WHEREFORE, the petition is DENIED. The Decision of the Court of Appeals in CA-G.R. CV No. 68053, dated February 23, 2004, and its Resolution dated August 5, 2004, are hereby AFFIRMED.
No costs.
SO ORDERED.
DIOSDADO M. PERALTA
Associate Justice
WE CONCUR:
CONSUELO YNARES-SANTIAGO
Associate Justice
Chairperson
MINITA V. CHICO-NAZARIO Associate Justice |
PRESBITERO J. VELASCO, JR. Associate Justice |
ANTONIO EDUARDO B. NACHURA
Associate Justice
A T T E S T A T I O N
I attest that the conclusions in the above Decision had been reached in consultation before the case was assigned to the writer of the opinion of the Court’s Division.
CONSUELO YNARES-SANTIAGO
Associate Justice
Third Division, Chairperson
C E R T I F I C A T I O N
Pursuant to Section 13, Article VIII of the Constitution and the Division Chairperson’s Attestation, I certify that the conclusions in the above Decision were reached in consultation before the case was assigned to the writer of the opinion of the Court’s Division.
REYNATO S. PUNO
Chief Justice
Footnotes
1 Records, p. 1.
2 Marriage Contract, Exhibit "A," records, p. 192.
3 Records, p. 34.
4 Id. at 98.
5 Id. at 125.
6 Exhibit "A," records, p. 192.
7 TSN, November 23, 1998, pp. 4-8, 22.
8 Id. at 9-11.
9 TSN, November 23, 1998, pp. 12-16.
10 Id. at 16-17.
11 Id. at 17-18. See Exhibit "F," records, p. 197.

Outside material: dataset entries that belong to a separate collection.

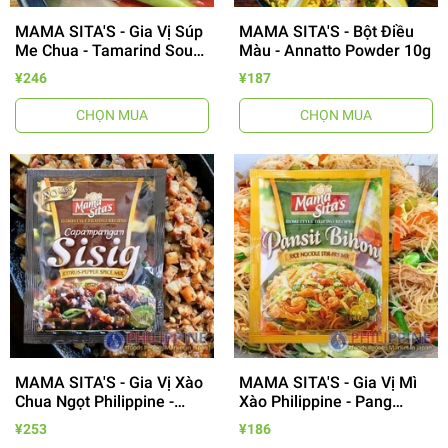
MAMA SITA'S - Gia Vị Súp
MAMA SITA'S - Bột Điều
Me Chua - Tamarind Soup
Màu - Annatto Powder 10g
Mix 50g
¥246
¥187
CHỌN MUA
CHỌN MUA
MAMA SITA'S - Gia Vị Xào
MAMA SITA'S - Gia Vị Mì
Chua Ngọt Philippine -
Xào Philippine - Pang
Capampangan Sisig 40g
Bihon Mix 40g
¥253
¥186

12 TSN, November 23, 1998, p. 19.
13 Id. at 19-20.
14 Id. at 20.
15 Records, p. 201.
16 TSN, April 14, 1999, pp. 7-8.
17 Exhibit "F," records, p. 197.
18 Rollo, p. 65.
19 Id. at 66-67.
20 Id. at 38.
21 Id. at 16, 18, 20, 21.
22 Art. 36. A marriage contracted by any party who, at the time of the celebration, was psychologically incapacitated to comply with the essential marital obligations of marriage, shall likewise be void even if such incapacity becomes manifest only after its solemnization.

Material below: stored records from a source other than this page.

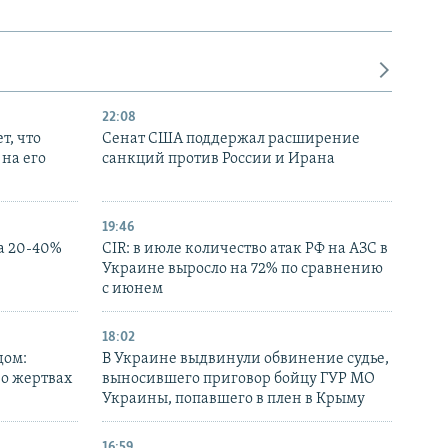
22:08
т, что
Сенат США поддержал расширение
на его
санкций против России и Ирана
19:46
а 20-40%
CIR: в июле количество атак РФ на АЗС в
Украине выросло на 72% по сравнению
с июнем
18:02
дом:
В Украине выдвинули обвинение судье,
 о жертвах
выносившего приговор бойцу ГУР МО
Украины, попавшего в плен в Крыму
16:59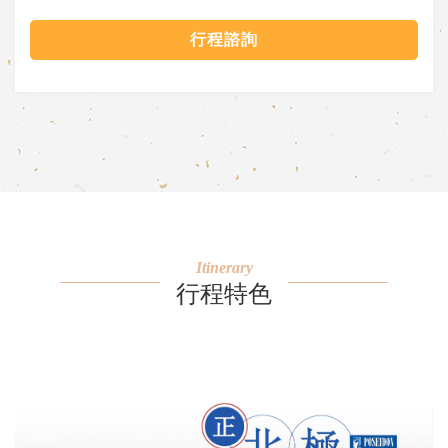
行程諮詢
Itinerary
行程特色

23 335 Phil. 664, 676-680 (1997).
24 Marcos v. Marcos, 397 Phil. 840, 850 (2000).
25 Id.
26 Id.
27 Id.
28 See Choa v. Choa, 441 Phil. 175, 191 (2002).
29 TSN, April 14, 1999, pp. 6-8. (Emphasis supplied.)

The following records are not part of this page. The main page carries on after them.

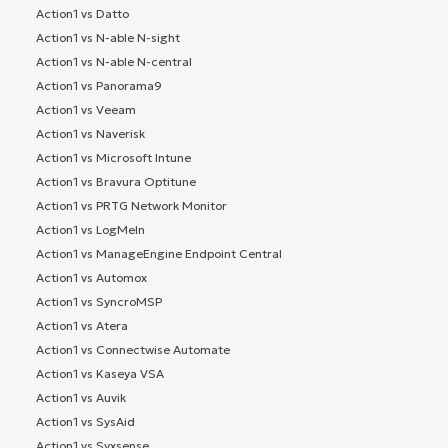
Action1 vs Datto
Action1 vs N-able N-sight
Action1 vs N-able N-central
Action1 vs Panorama9
Action1 vs Veeam
Action1 vs Naverisk
Action1 vs Microsoft Intune
Action1 vs Bravura Optitune
Action1 vs PRTG Network Monitor
Action1 vs LogMeIn
Action1 vs ManageEngine Endpoint Central
Action1 vs Automox
Action1 vs SyncroMSP
Action1 vs Atera
Action1 vs Connectwise Automate
Action1 vs Kaseya VSA
Action1 vs Auvik
Action1 vs SysAid
Action1 vs Syxsense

30 The Family Code, Art. 55. A petition for legal separation may be filed on any of the following grounds:
(1) Repeated physical violence or grossly abusive conduct directed against the petitioner, a common child, or a child of the petitioner;
(2) Physical violence or moral pressure to compel the petitioner to change religious or political affiliation;
(3) Attempt of respondent to corrupt or induce the petitioner, a common child, or a child of the petitioner, to engage in prostitution, or connivance in such corruption or inducement;
(4) Final judgment sentencing the respondent to imprisonment of more than six years, even if pardoned;
(5) Drug addiction or habitual alcoholism of the respondent;
(6) Lesbianism or homosexuality of the respondent;
(7) Contracting by the respondent of a subsequent bigamous marriage, whether in the Philippines or abroad;
(8) Sexual infidelity or perversion;
(9) Attempt by the respondent against the life of the petitioner; or
(10) Abandonment of petitioner by respondent without justifiable cause for more than one year.
31 Rollo, pp. 41-43. (Emphasis supplied.)
32 G.R. No. 112019, January 4, 1995, 240 SCRA 20.